**Activity:** In the entries below, find the line with "Figure 3. Cumulative" and the line with "Table 3. Same". Repeat exactly everything between them, those two lines included, but not the pictures.

::: Material provided :::

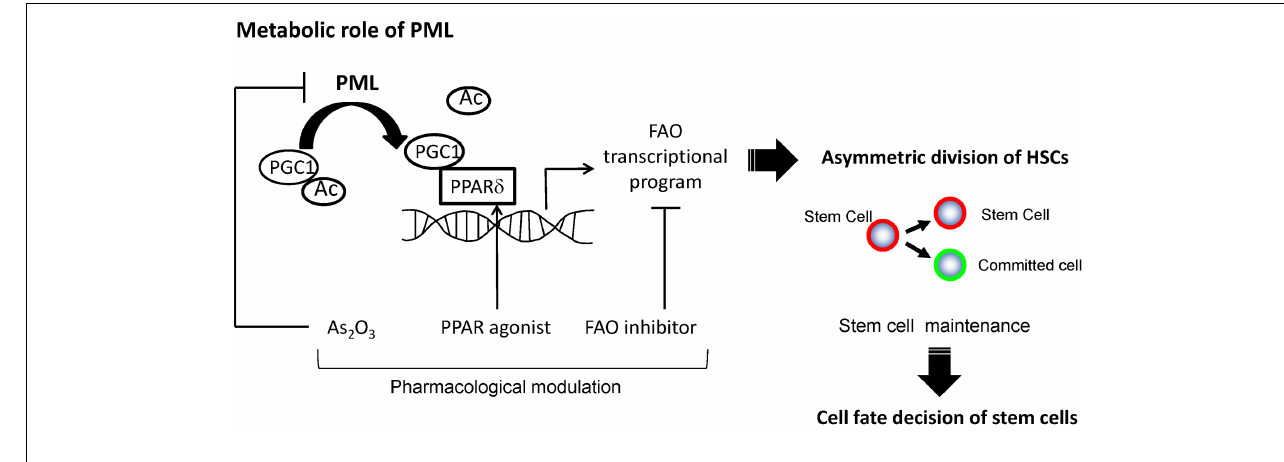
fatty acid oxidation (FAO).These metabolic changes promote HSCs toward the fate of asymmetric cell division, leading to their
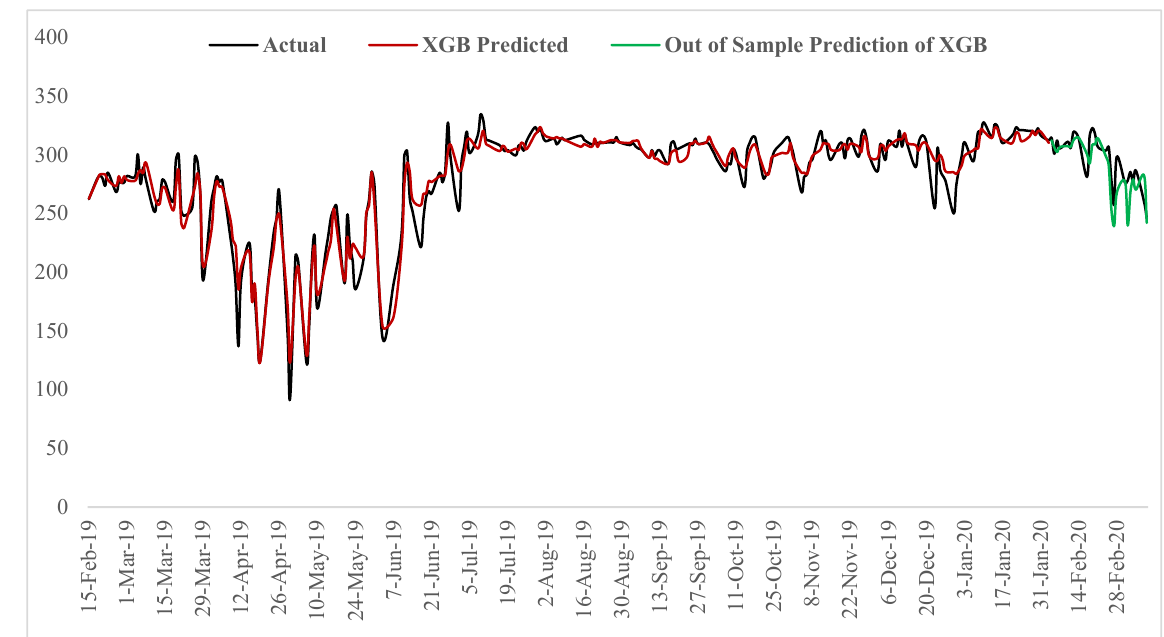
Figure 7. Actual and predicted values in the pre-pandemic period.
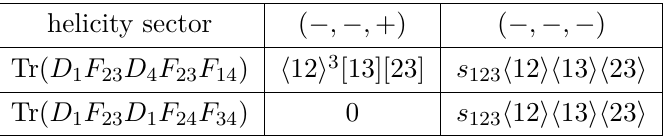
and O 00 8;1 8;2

:::
::: Material provided :::

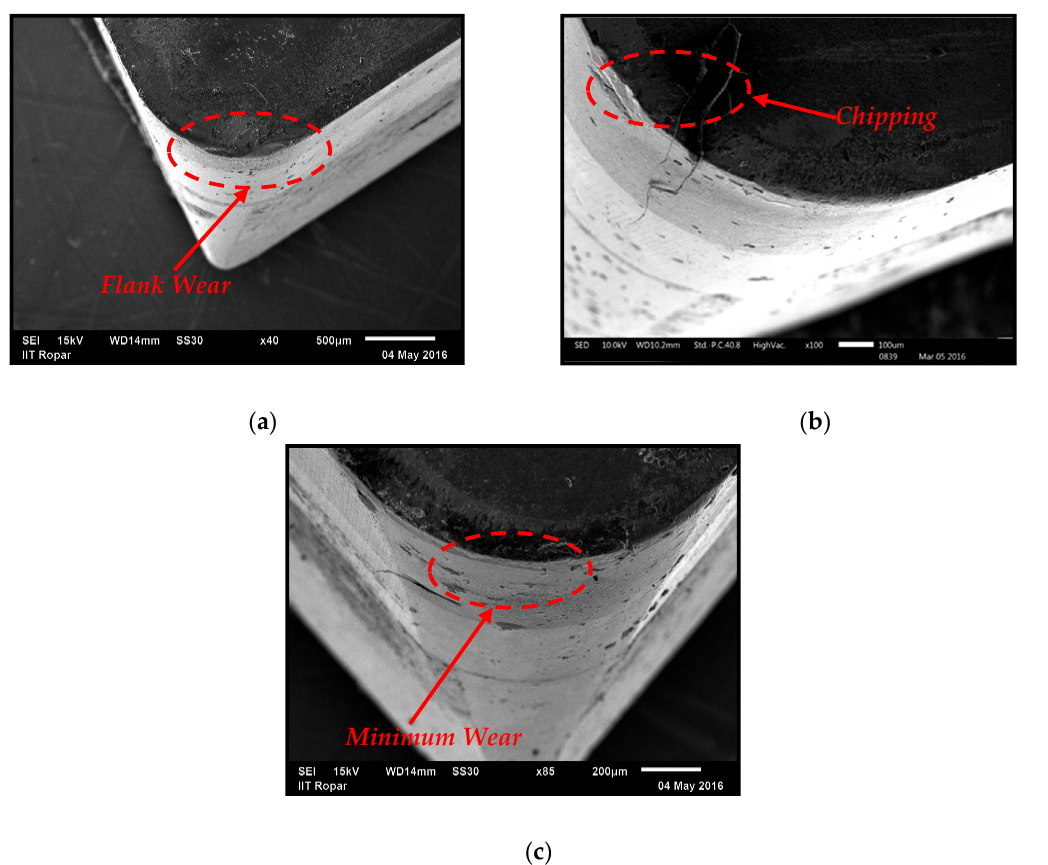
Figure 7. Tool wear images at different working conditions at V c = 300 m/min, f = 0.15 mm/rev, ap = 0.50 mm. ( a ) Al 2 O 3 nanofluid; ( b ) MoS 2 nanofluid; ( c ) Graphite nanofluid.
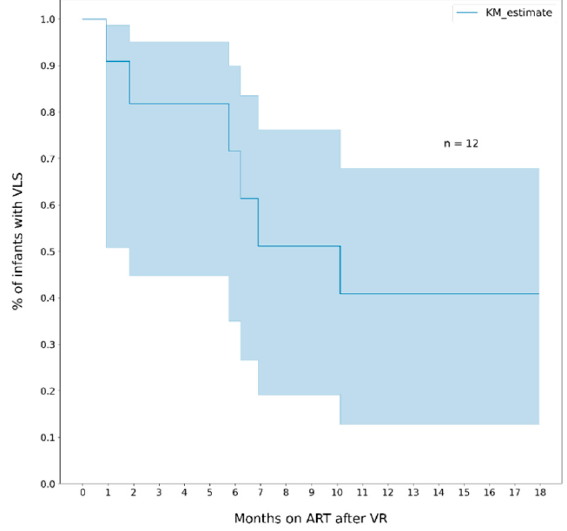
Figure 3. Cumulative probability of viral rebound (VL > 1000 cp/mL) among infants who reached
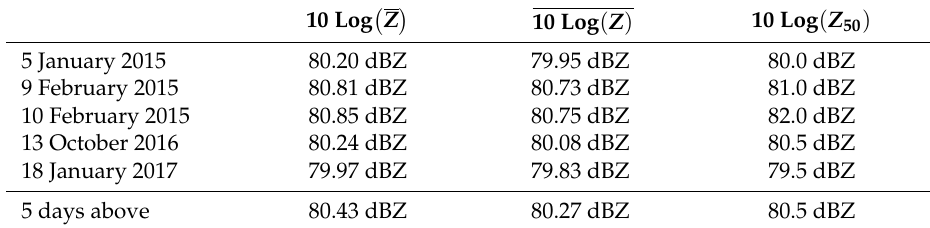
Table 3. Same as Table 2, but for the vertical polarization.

:::

**Response box:**
Figure 3. Cumulative probability of viral rebound (VL > 1000 cp/mL) among infants who reached
Table 3. Same as Table 2, but for the vertical polarization.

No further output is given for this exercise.